• Data to use:
____________________

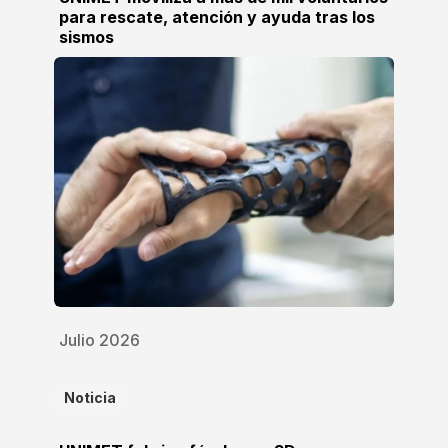
para rescate, atención y ayuda tras los
sismos
Julio 2026
Noticia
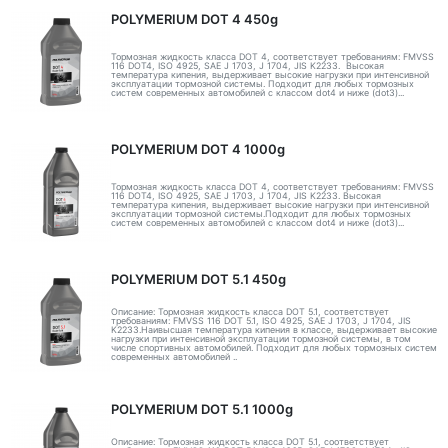
POLYMERIUM DOT 4 450g
Тормозная жидкость класса DOT 4, соответствует требованиям: FMVSS
116 DOT4, ISO 4925, SAE J 1703, J 1704, JIS K2233. Высокая
температура кипения, выдерживает высокие нагрузки при интенсивной
эксплуатации тормозной системы. Подходит для любых тормозных
систем современных автомобилей с классом dot4 и ниже (dot3)...
POLYMERIUM DOT 4 1000g
Тормозная жидкость класса DOT 4, соответствует требованиям: FMVSS
116 DOT4, ISO 4925, SAE J 1703, J 1704, JIS K2233. Высокая
температура кипения, выдерживает высокие нагрузки при интенсивной
эксплуатации тормозной системы.Подходит для любых тормозных
систем современных автомобилей с классом dot4 и ниже (dot3)...
POLYMERIUM DOT 5.1 450g
Описание: Тормозная жидкость класса DOT 5.1, соответствует
требованиям: FMVSS 116 DOT 5.1, ISO 4925, SAE J 1703, J 1704, JIS
K2233.Наивысшая температура кипения в классе, выдерживает высокие
нагрузки при интенсивной эксплуатации тормозной системы, в том
числе спортивных автомобилей. Подходит для любых тормозных систем
современных автомобилей ..
POLYMERIUM DOT 5.1 1000g
Описание: Тормозная жидкость класса DOT 5.1, соответствует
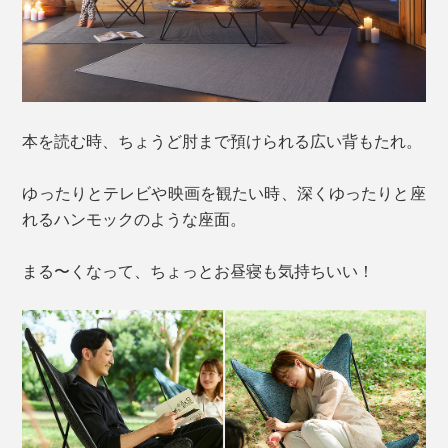
本を読む時、ちょうど肘まで預けられる広い背もたれ。
ゆったりとテレビや映画を観たい時、深くゆったりと座
れるハンモックのような座面。
まる〜くなって、ちょっとお昼寝も気持ちいい！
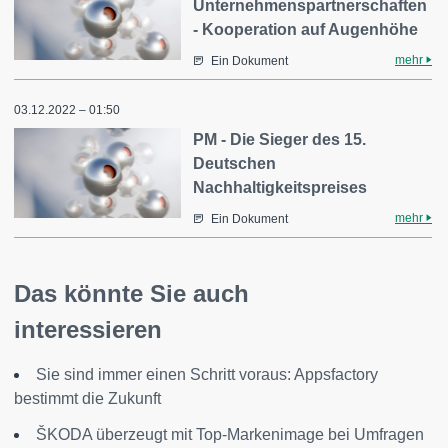
Unternehmenspartnerschaften
- Kooperation auf Augenhöhe
mehr
Ein Dokument
03.12.2022 – 01:50
PM - Die Sieger des 15.
Deutschen
Nachhaltigkeitspreises
mehr
Ein Dokument
Das könnte Sie auch
interessieren
Sie sind immer einen Schritt voraus: Appsfactory
bestimmt die Zukunft
ŠKODA überzeugt mit Top-Markenimage bei Umfragen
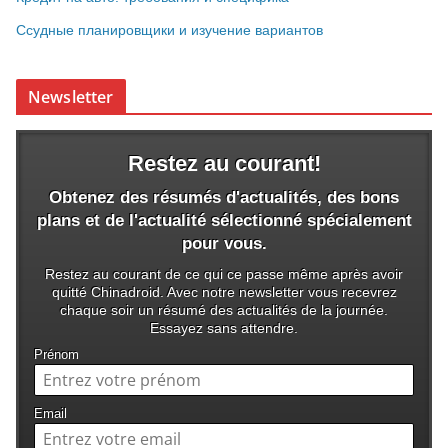
Ссудные планировщики и изучение вариантов
Newsletter
Restez au courant!
Obtenez des résumés d'actualités, des bons
plans et de l'actualité sélectionné spécialement
pour vous.
Restez au courant de ce qui ce passe même après avoir
quitté Chinadroid. Avec notre newsletter vous recevrez
chaque soir un résumé des actualités de la journée.
Essayez sans attendre.
Prénom
Email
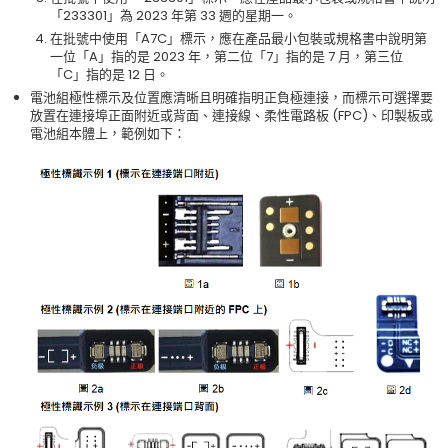
「233301」為 2023 年第 33 週的星期一。
在批號中使用「A7C」標示，應在產品最小包裝或規格書中說明第
一位「A」指的是 2023 年，第二位「7」指的是 7 月，第三位
「C」指的是 12 日。
電池組極性標示及位置應清晰且明確指明正負極連接，而標示可選擇要
放置在連接埠正面附近或背面、連接線、柔性電路板 (FPC)、印製板或
電池組本體上，範例如下：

____________________

• Action item: Write out the text of all the records above again, replacing every "Ein Dokument" with "Ein PDF" and keeping everything else the same. Leave the pictures out of your answer.

• Answer space:
para rescate, atención y ayuda tras los
sismos
Julio 2026
Noticia
POLYMERIUM DOT 4 450g
Тормозная жидкость класса DOT 4, соответствует требованиям: FMVSS
116 DOT4, ISO 4925, SAE J 1703, J 1704, JIS K2233. Высокая
температура кипения, выдерживает высокие нагрузки при интенсивной
эксплуатации тормозной системы. Подходит для любых тормозных
систем современных автомобилей с классом dot4 и ниже (dot3)...
POLYMERIUM DOT 4 1000g
Тормозная жидкость класса DOT 4, соответствует требованиям: FMVSS
116 DOT4, ISO 4925, SAE J 1703, J 1704, JIS K2233. Высокая
температура кипения, выдерживает высокие нагрузки при интенсивной
эксплуатации тормозной системы.Подходит для любых тормозных
систем современных автомобилей с классом dot4 и ниже (dot3)...
POLYMERIUM DOT 5.1 450g
Описание: Тормозная жидкость класса DOT 5.1, соответствует
требованиям: FMVSS 116 DOT 5.1, ISO 4925, SAE J 1703, J 1704, JIS
K2233.Наивысшая температура кипения в классе, выдерживает высокие
нагрузки при интенсивной эксплуатации тормозной системы, в том
числе спортивных автомобилей. Подходит для любых тормозных систем
современных автомобилей ..
POLYMERIUM DOT 5.1 1000g
Описание: Тормозная жидкость класса DOT 5.1, соответствует
本を読む時、ちょうど肘まで預けられる広い背もたれ。
ゆったりとテレビや映画を観たい時、深くゆったりと座
れるハンモックのような座面。
まる〜くなって、ちょっとお昼寝も気持ちいい！
Unternehmenspartnerschaften
- Kooperation auf Augenhöhe
mehr
Ein PDF
03.12.2022 – 01:50
PM - Die Sieger des 15.
Deutschen
Nachhaltigkeitspreises
mehr
Ein PDF
Das könnte Sie auch
interessieren
Sie sind immer einen Schritt voraus: Appsfactory
bestimmt die Zukunft
ŠKODA überzeugt mit Top-Markenimage bei Umfragen
Ссудные планировщики и изучение вариантов
Newsletter
Restez au courant!
Obtenez des résumés d'actualités, des bons
plans et de l'actualité sélectionné spécialement
pour vous.
Restez au courant de ce qui ce passe même après avoir
quitté Chinadroid. Avec notre newsletter vous recevrez
chaque soir un résumé des actualités de la journée.
Essayez sans attendre.
Prénom
Email
「233301」為 2023 年第 33 週的星期一。
在批號中使用「A7C」標示，應在產品最小包裝或規格書中說明第
一位「A」指的是 2023 年，第二位「7」指的是 7 月，第三位
「C」指的是 12 日。
電池組極性標示及位置應清晰且明確指明正負極連接，而標示可選擇要
放置在連接埠正面附近或背面、連接線、柔性電路板 (FPC)、印製板或
電池組本體上，範例如下：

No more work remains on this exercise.